若是站在門口偶爾甚至會有尖銳不似人聲地聲音影影綽綽傳來,站久了只覺得滿目心驚,心中惴惴。
怪不得,人人都畏懼東西兩廠。
這般做派确實令人望而生畏。
“掌印為何帶我來這邊。”明沉舟尚且鎮定地問着。
陸行搖頭。
“要進去嗎?”她問。
“嗯。”陸行親自帶着人進西廠自然是暢通無阻,“掌印在黃字號牢房等娘娘。

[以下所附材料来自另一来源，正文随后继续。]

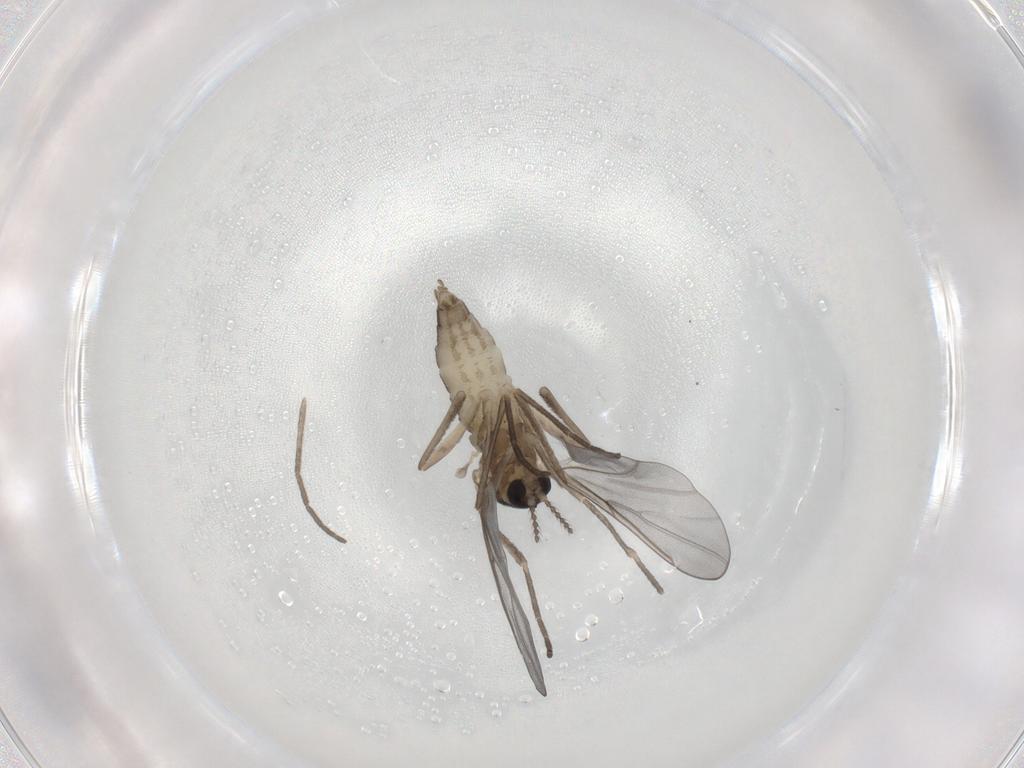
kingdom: Animalia
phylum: Arthropoda
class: Insecta
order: Diptera
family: Cecidomyiidae
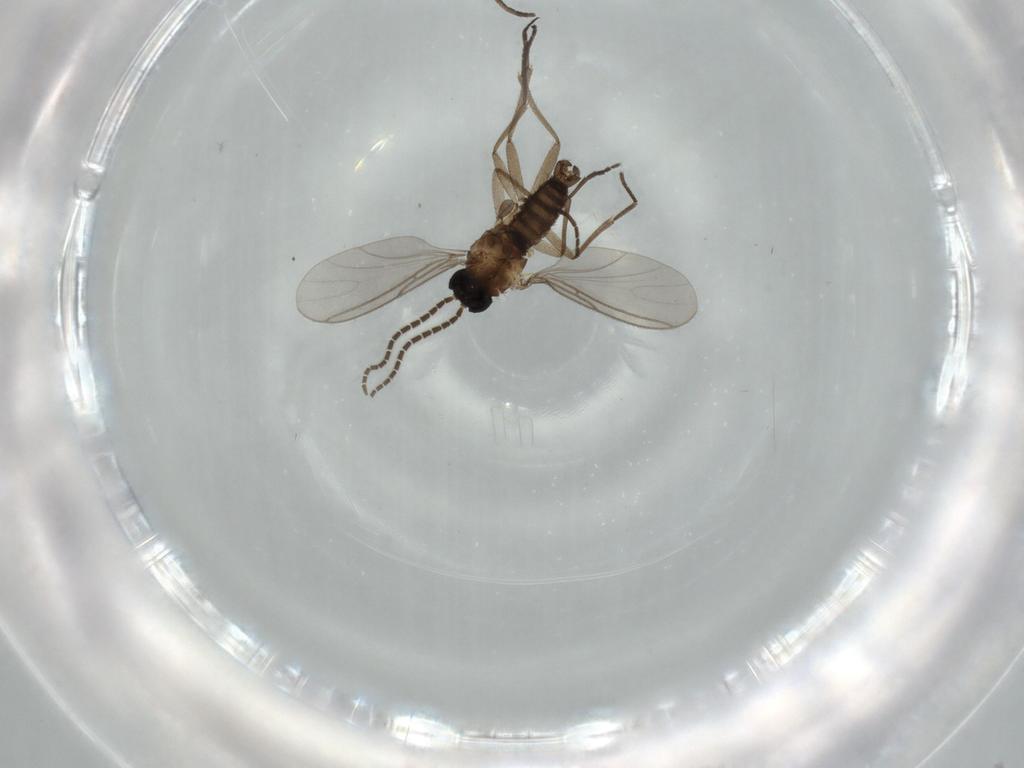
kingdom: Animalia
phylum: Arthropoda
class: Insecta
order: Diptera
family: Sciaridae
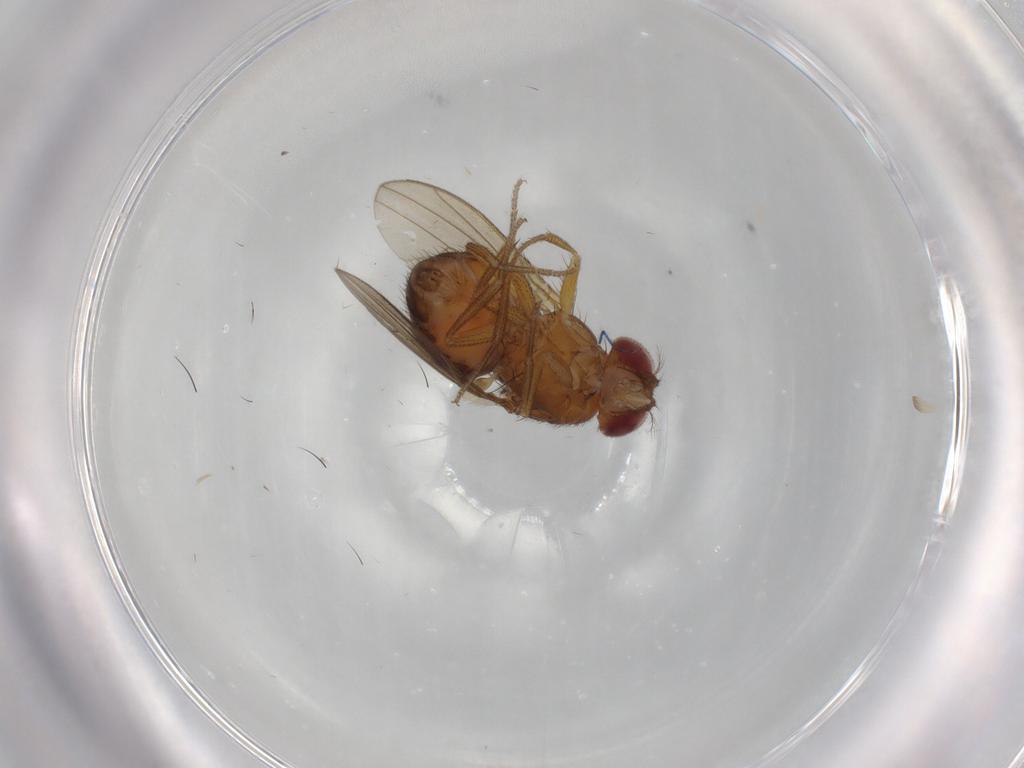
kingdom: Animalia
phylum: Arthropoda
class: Insecta
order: Diptera
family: Drosophilidae
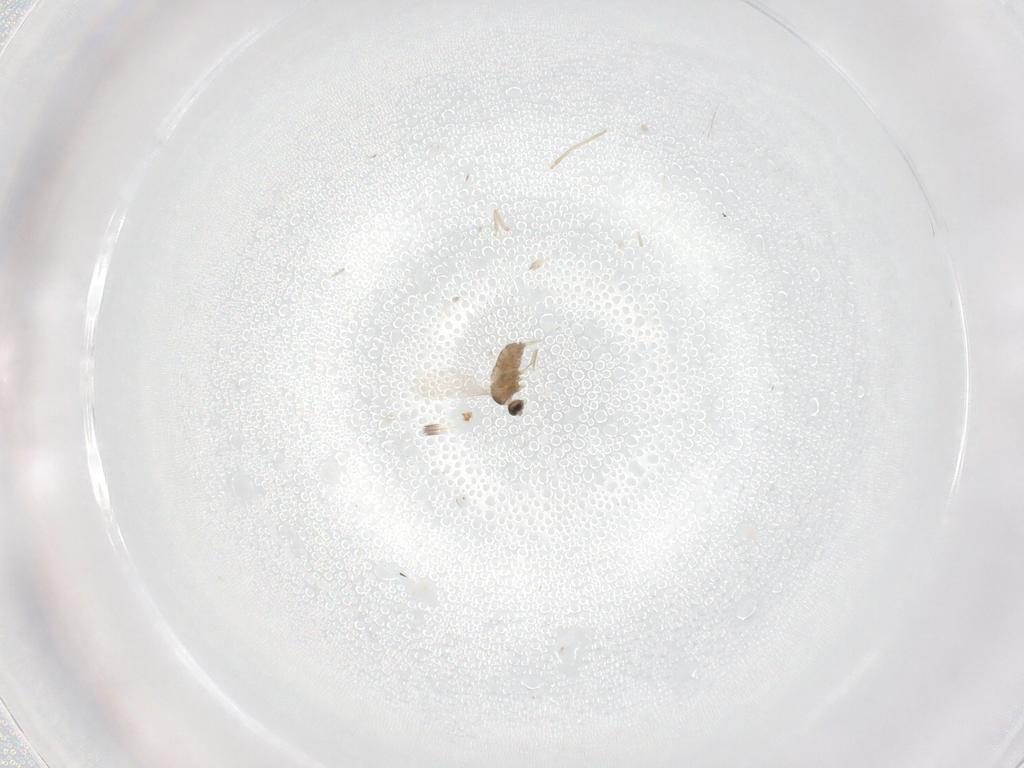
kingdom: Animalia
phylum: Arthropoda
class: Insecta
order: Diptera
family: Cecidomyiidae
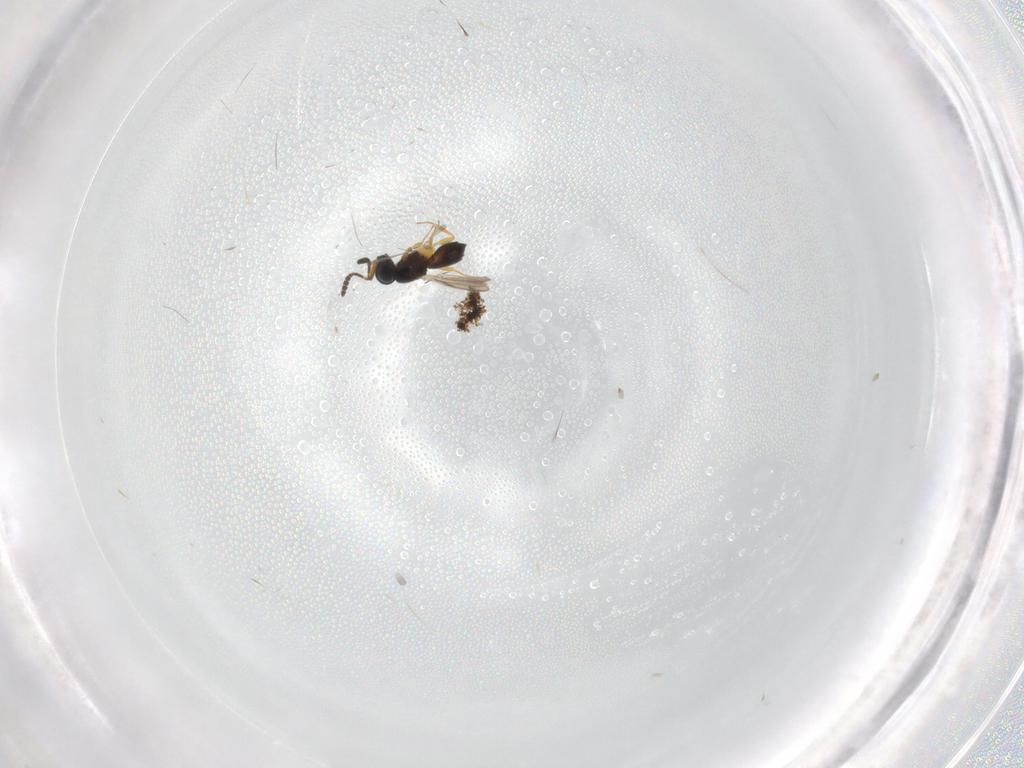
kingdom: Animalia
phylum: Arthropoda
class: Insecta
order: Hymenoptera
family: Scelionidae
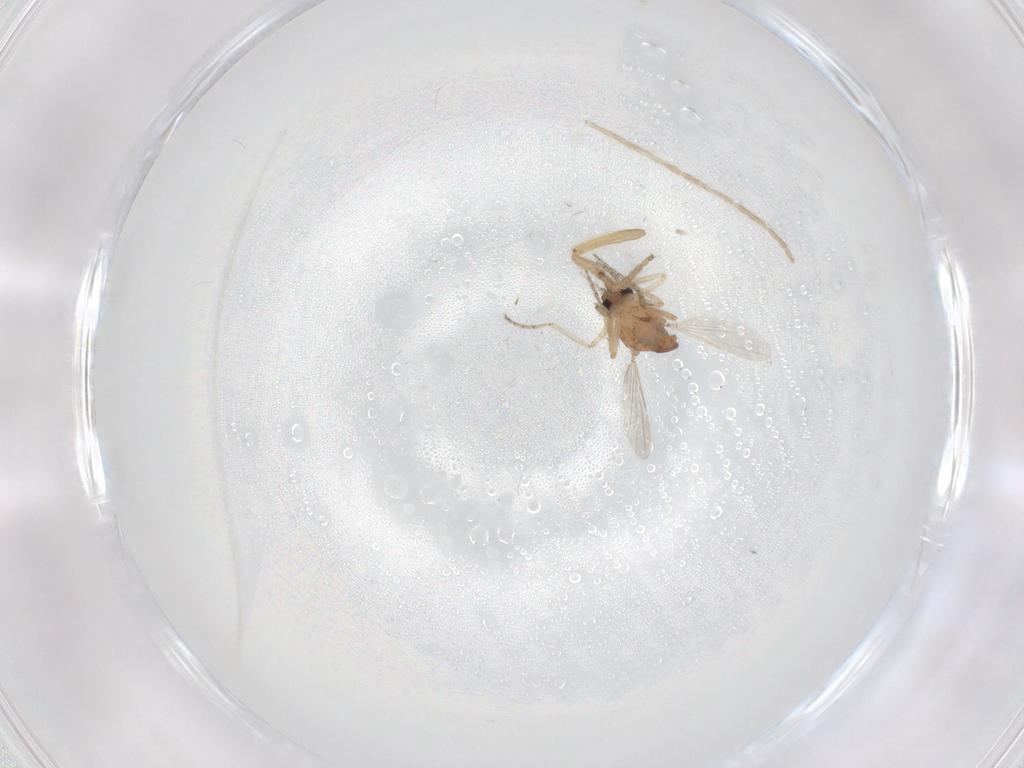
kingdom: Animalia
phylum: Arthropoda
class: Insecta
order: Diptera
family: Ceratopogonidae
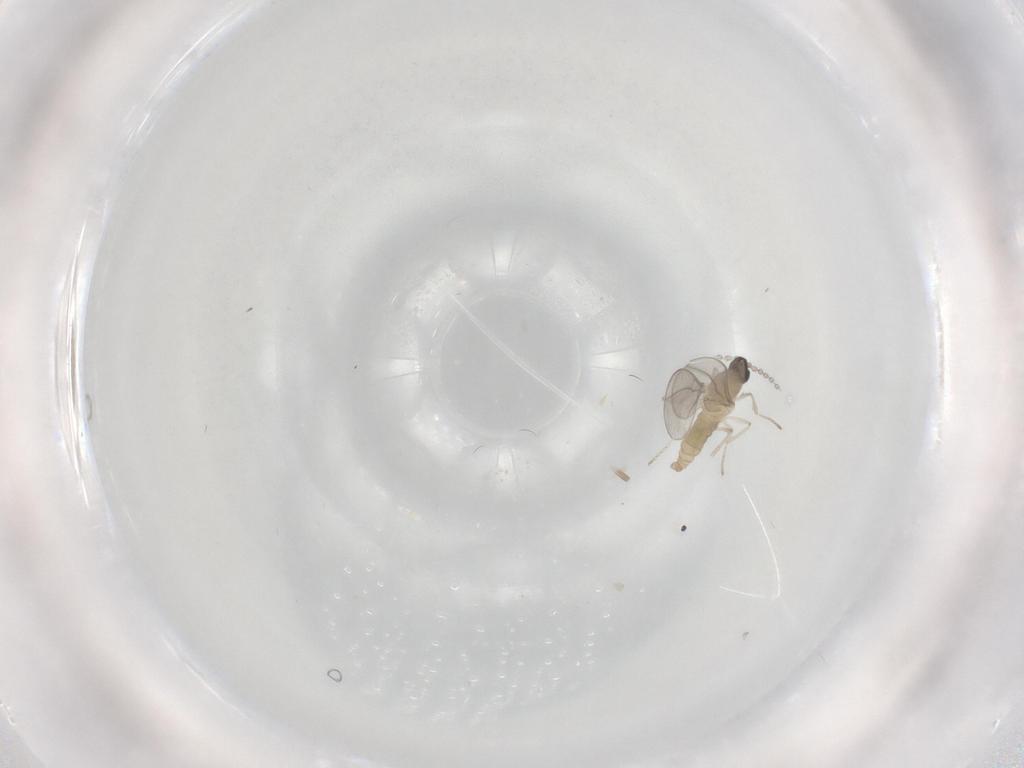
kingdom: Animalia
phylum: Arthropoda
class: Insecta
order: Diptera
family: Cecidomyiidae
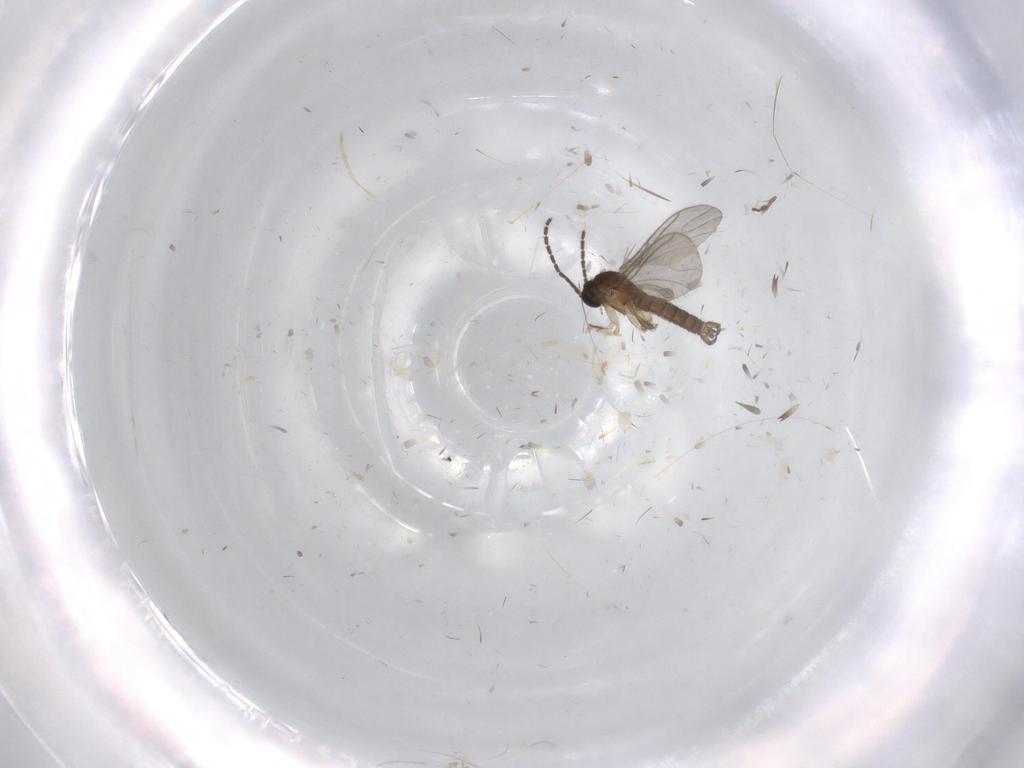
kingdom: Animalia
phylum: Arthropoda
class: Insecta
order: Diptera
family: Sciaridae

”
西廠分為天地玄黃四區,越往裏面走,能出來的幾率便越小,情況也便越慘烈,血腥味越來越重。
沿途遍地都是哀嚎聲,鐵鏈拖在地上發出尖銳刺耳的聲音,皮開肉綻的焦味,揮之不去的血腥味。
明沉舟剛剛踏進大門,便覺得隐隐作嘔。
陸行連忙遞上去含片:“能壓壓味道。”
明沉舟正準備離開,突然被陸行擋了一下,隐約間,就看到一具已經不似人形的血模樣的人被人拖着擡了出來,地上是一道道化不開的血痕。
明沉舟臉色慘白,隐隐作嘔。
兩人順着陰暗狹長的甬道,每經過一個牢房都能聽到哀嚎聲,甚至還有人伸出手來夠人。
“老實點。”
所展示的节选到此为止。